WHAT YOU SHOULD DO: Carry on the commentary about the health-insurance exchange enrollment goal, starting right after its final sentence.

PASSAGE SHOWN:
——————————
The White House spent much of the time between then and now trying to walk back that declared goal, but now it has reached it (ignoring, as the Barack Obama administration mostly does, the question of how many of those "enrollees" have paid or will pay their premiums). Congratulations, Madam Secretary.

Hitting that goal was important as a political matter, and as a sign — but not a guarantee — that the exchanges would be actuarially stable. We don't know yet how many of them will be: We'd need to know the mix of healthy and sick enrollees in each state to make that judgment. We also don't know for sure how many of the enrollees were previously uninsured. And we want to know how well the law has done in achieving its larger goal of increasing coverage, not just of making itself sustainable.
——————————
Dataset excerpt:
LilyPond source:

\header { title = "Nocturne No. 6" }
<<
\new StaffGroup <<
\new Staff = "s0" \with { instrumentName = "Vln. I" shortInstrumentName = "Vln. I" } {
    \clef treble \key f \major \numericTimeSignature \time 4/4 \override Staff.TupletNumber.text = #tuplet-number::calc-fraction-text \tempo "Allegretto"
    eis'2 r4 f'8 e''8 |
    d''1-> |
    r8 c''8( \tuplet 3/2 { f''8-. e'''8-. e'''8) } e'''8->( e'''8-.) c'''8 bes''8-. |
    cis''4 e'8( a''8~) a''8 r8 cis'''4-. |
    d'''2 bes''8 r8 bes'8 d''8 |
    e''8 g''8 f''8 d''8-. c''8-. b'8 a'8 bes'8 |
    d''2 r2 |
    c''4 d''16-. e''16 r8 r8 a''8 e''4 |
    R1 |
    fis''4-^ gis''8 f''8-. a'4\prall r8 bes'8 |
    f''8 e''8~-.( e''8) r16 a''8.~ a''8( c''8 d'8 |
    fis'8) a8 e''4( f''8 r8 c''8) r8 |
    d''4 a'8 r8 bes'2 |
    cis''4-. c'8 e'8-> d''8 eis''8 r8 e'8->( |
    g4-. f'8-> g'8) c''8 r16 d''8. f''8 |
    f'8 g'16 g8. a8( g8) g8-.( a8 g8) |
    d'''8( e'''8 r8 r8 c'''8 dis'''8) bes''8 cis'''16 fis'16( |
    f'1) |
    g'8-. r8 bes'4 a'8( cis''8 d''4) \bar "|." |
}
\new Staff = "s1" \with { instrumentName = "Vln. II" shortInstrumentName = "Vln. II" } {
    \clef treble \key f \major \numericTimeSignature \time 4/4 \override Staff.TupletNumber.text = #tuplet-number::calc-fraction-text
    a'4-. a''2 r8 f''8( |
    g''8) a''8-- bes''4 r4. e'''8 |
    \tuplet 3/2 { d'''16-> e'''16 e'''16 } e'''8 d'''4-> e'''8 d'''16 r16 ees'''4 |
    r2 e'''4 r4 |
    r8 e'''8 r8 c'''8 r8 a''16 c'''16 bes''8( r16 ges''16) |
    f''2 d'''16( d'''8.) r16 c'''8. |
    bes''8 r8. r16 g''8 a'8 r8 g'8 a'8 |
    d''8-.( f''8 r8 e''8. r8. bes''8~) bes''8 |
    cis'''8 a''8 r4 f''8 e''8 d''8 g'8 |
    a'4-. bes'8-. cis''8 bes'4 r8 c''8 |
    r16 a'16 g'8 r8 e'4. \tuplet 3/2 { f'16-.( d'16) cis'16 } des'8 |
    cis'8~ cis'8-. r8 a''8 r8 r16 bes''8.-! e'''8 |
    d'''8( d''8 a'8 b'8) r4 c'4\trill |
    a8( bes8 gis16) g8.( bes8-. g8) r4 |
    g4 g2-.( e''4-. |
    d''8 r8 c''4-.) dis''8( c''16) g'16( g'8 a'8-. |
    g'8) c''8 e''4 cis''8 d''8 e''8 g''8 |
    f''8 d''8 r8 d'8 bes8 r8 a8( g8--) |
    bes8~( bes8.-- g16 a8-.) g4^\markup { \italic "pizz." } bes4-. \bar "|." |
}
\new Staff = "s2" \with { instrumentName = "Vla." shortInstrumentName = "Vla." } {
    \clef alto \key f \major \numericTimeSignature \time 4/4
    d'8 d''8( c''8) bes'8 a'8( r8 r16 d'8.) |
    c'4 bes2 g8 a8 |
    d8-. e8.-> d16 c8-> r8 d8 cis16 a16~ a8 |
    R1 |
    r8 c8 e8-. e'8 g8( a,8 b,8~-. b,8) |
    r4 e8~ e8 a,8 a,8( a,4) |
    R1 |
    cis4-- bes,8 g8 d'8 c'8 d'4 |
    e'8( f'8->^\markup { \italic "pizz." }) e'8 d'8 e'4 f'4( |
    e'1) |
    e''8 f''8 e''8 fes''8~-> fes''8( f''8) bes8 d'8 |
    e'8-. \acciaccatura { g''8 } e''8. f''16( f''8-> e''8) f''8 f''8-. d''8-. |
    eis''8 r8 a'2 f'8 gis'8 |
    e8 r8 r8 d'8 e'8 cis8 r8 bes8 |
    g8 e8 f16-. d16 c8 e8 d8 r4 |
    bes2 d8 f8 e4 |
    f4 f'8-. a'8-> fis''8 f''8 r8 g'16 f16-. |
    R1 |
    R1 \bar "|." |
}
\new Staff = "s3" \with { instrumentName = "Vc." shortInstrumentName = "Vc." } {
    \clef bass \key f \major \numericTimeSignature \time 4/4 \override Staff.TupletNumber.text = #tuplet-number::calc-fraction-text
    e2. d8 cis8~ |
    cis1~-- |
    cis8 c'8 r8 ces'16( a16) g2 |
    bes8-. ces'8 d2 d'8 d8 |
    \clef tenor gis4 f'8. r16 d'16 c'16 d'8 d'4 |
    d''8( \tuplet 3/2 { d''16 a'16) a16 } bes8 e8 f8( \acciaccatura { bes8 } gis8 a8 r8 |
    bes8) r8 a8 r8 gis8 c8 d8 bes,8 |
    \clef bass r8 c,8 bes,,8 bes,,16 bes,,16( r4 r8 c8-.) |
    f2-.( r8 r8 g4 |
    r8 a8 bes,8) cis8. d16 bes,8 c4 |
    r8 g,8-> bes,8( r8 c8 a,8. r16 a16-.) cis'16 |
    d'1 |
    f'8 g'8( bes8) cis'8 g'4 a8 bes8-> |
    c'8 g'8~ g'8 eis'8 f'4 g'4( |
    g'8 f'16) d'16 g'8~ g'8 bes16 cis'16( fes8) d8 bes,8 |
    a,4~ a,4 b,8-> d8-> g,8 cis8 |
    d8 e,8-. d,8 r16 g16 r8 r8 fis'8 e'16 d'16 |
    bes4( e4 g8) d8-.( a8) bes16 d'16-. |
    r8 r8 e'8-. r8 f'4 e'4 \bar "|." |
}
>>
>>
——————————
EXERCISE ANSWER:
But it's clear now that one scenario with a lot of purchase among conservative opponents of Obamacare — that the law would "implode," "collapse" or "unravel" — is highly unlikely. A quick death spiral was always a remote possibility, even if the early troubles of the exchange websites made it look a little less remote. Many congressional Republicans wanted to believe the idea, though, especially because they viewed it as one more reason they could avoid coming up with their own health-care agenda. (This was illogical — if the program was going to self- destruct in months, wouldn't the country need a replacement ready? — but the psychological impulse was to avoid grappling with health-care issues.)

Supporters of Obamacare see the enrollment numbers as more evidence that the law is here to stay. Of course, those numbers don't give us any reason to think that the law will do a lot of good at a reasonable price, or that its basic structure can be modified to pass that test. But the supporters are right that meeting the target of 7 million enrollments will make repealing and replacing the law harder.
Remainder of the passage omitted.